The House of Lords must amend the Modern Slavery Bill

Seven key changes are needed to the Modern Slavery Bill to ensure that it properly protects vulnerable children at risk of exploitation, trafficking and modern slavery.

The Modern Slavery Bill will undergo a second reading in the House of Lords on 17 November 2014, followed by the Committee and Report stages, and it is crucial that Members of the House ensure that the changes necessary to better protect vulnerable children are made before the Bill leaves the House.

The Bill, rather than being focused around law enforcement should, instead, be focused around the victims and potential victims so that the emphasis within the Bill is about the identification and protection of those victims and potential future victims, with the consequent secondary law enforcement aspects, rather than vice-versa.

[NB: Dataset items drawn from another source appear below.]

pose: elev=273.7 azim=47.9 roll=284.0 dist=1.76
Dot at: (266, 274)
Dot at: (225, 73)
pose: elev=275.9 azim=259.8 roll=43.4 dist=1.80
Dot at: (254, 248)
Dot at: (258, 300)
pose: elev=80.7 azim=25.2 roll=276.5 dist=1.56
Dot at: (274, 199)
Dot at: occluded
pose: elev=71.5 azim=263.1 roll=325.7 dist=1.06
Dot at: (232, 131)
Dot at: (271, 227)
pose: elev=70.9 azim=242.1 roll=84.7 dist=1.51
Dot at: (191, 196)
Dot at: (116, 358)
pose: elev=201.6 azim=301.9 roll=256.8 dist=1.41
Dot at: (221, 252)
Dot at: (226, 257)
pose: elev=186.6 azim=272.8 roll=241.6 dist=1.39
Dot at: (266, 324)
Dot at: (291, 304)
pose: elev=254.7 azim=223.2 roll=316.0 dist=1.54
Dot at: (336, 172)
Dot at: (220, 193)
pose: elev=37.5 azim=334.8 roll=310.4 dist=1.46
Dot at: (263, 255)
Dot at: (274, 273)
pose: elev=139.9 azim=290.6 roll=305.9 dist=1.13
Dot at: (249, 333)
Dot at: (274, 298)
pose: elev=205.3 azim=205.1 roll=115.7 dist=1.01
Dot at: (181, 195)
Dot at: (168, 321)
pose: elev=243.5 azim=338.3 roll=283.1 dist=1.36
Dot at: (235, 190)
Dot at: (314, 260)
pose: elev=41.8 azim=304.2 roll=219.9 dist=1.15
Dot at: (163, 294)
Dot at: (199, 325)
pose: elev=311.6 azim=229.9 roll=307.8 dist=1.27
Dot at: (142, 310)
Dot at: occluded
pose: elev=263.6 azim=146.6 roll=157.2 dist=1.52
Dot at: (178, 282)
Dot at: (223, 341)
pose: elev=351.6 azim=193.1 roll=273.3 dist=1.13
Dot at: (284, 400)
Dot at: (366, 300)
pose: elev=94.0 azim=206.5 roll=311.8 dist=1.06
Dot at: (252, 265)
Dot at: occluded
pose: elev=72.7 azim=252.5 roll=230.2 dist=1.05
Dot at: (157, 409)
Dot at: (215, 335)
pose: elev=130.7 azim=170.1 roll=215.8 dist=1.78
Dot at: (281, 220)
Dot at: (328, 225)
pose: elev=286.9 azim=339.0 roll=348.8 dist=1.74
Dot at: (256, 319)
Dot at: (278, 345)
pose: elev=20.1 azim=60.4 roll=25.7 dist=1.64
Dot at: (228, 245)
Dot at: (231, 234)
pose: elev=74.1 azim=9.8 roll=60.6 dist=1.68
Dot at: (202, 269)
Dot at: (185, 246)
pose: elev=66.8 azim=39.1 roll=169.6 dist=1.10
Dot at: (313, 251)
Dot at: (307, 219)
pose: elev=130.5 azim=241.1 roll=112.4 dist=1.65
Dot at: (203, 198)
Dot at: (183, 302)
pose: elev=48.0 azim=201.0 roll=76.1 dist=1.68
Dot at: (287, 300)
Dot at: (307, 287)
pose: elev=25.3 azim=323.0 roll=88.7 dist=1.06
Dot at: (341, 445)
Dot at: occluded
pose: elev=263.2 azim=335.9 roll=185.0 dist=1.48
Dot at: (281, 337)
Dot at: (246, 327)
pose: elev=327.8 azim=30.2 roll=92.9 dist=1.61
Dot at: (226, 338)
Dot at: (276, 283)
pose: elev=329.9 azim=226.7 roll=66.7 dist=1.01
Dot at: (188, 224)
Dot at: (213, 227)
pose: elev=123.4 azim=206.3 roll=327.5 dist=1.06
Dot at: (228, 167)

At the time of writing this post, the current version of the Bill before the House of Lords can be found here:

http://www.publications.parliament.uk/pa/bills/lbill/2014-2015/0051/15051.pdf

There are seven key changes that are needed to better protect children at risk of, or suffering from, trafficking, exploitation and slavery:

1. Inserting a clear definition within the Modern Slavery Bill about what constitutes a child: this must be in accordance with the UN Convention on the Rights of the Child and clearly state that anyone below the age of 18 years, regardless of circumstances, is classified as a child. This change is necessary to better protect all children but, particularly, those aged 16 or 17 where confusion can occur.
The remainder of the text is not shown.